Consigne. Veuillez recopier à l'identique le passage de l'article ci-dessous sur l'interdiction du concert de Kofi Olomide, en commençant à « Dans une lettre » et en terminant à « la sécurité nationale. ».

Texte.
'''

Excès de pouvoir: « Joseph Kabila » met Kofi Olomide sous « embargo »

Dans une lettre n°224.00/DUCA/NMS/857/2018 datée du 5 novembre 2018, Kilesa Mukuba, chef de Division urbain du ministère provincial des Mines, tourisme, culture, arts et artisanat notifie au « gérant » de l’espace Pullman hôtel à Kinshasa, l’interdiction du concert, prévu le samedi 17 novembre, par le groupe musical « Quartier latin » du chanteur Kofi Olomide. Motif: non-paiement de taxes. Cet oukase prend une tournure politique lorsque le « divisionnaire » se croit tenu de réserver copie de sa correspondance non seulement au gouverneur de la ville de Kinshasa mais aussi au directeur provincial ainsi qu’au chef de poste de la commune de Gombe de… l’Agence nationale de renseignements (ANR). On cherche en vain la causalité entre un concert musical et la sécurité nationale.

« En exécution de l’arrêté interministériel n°008/MIN/CAA/ et 009/ MIN/FINECO & IPME/2018 du 15 octobre 2018 (…), je suis au regret de vous informer que l’orchestre Quartier Latin n’est pas en ordre avec la ville province de Kinshasa par l’entremise de la Division urbaine de la Culture et arts, ensuite il ne paie jamais les taxes sur la qualité au trésor urbain ainsi que les autorisations de productions (…)« , peut-on lire.

Là où le bât blesse est que ce fonctionnaire kinois a commis un excès de pouvoir en étendant l’application dudit arrêté interministériel à des faits antérieurs à son édition. C’est le cas notamment des concerts livrés par « Quartier Latin » respectivement le 13 juillet et 18 août 2018. On se trouve face à un cas flagrant de violation du principe de la non-rétroactivité de la loi.

'''

Données fournies.
'''

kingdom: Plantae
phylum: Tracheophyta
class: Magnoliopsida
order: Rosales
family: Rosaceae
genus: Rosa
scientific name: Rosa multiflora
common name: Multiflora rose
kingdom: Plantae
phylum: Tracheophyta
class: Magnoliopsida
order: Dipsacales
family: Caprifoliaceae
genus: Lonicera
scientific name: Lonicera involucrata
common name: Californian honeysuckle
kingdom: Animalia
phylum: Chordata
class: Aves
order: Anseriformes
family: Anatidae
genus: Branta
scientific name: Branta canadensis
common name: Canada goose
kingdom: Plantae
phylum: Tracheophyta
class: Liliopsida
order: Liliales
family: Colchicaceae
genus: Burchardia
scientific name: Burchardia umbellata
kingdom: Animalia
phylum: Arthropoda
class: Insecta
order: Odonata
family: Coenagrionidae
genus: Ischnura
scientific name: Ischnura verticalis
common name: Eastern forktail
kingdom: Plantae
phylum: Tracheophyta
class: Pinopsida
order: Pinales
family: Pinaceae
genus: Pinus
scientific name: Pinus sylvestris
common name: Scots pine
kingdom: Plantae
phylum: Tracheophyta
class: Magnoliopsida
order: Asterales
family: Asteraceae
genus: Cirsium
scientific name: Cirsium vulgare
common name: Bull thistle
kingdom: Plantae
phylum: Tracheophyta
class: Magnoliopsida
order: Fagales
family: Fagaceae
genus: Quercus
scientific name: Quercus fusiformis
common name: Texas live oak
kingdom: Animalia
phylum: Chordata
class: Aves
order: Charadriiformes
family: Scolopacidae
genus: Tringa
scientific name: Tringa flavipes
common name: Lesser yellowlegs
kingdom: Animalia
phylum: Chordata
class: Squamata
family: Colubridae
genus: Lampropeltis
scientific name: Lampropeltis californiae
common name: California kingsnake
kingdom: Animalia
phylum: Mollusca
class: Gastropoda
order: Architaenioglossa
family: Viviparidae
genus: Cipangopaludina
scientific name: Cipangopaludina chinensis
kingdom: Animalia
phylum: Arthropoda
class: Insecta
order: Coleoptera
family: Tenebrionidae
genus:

'''

Réponse complète.
Dans une lettre n°224.00/DUCA/NMS/857/2018 datée du 5 novembre 2018, Kilesa Mukuba, chef de Division urbain du ministère provincial des Mines, tourisme, culture, arts et artisanat notifie au « gérant » de l’espace Pullman hôtel à Kinshasa, l’interdiction du concert, prévu le samedi 17 novembre, par le groupe musical « Quartier latin » du chanteur Kofi Olomide. Motif: non-paiement de taxes. Cet oukase prend une tournure politique lorsque le « divisionnaire » se croit tenu de réserver copie de sa correspondance non seulement au gouverneur de la ville de Kinshasa mais aussi au directeur provincial ainsi qu’au chef de poste de la commune de Gombe de… l’Agence nationale de renseignements (ANR). On cherche en vain la causalité entre un concert musical et la sécurité nationale.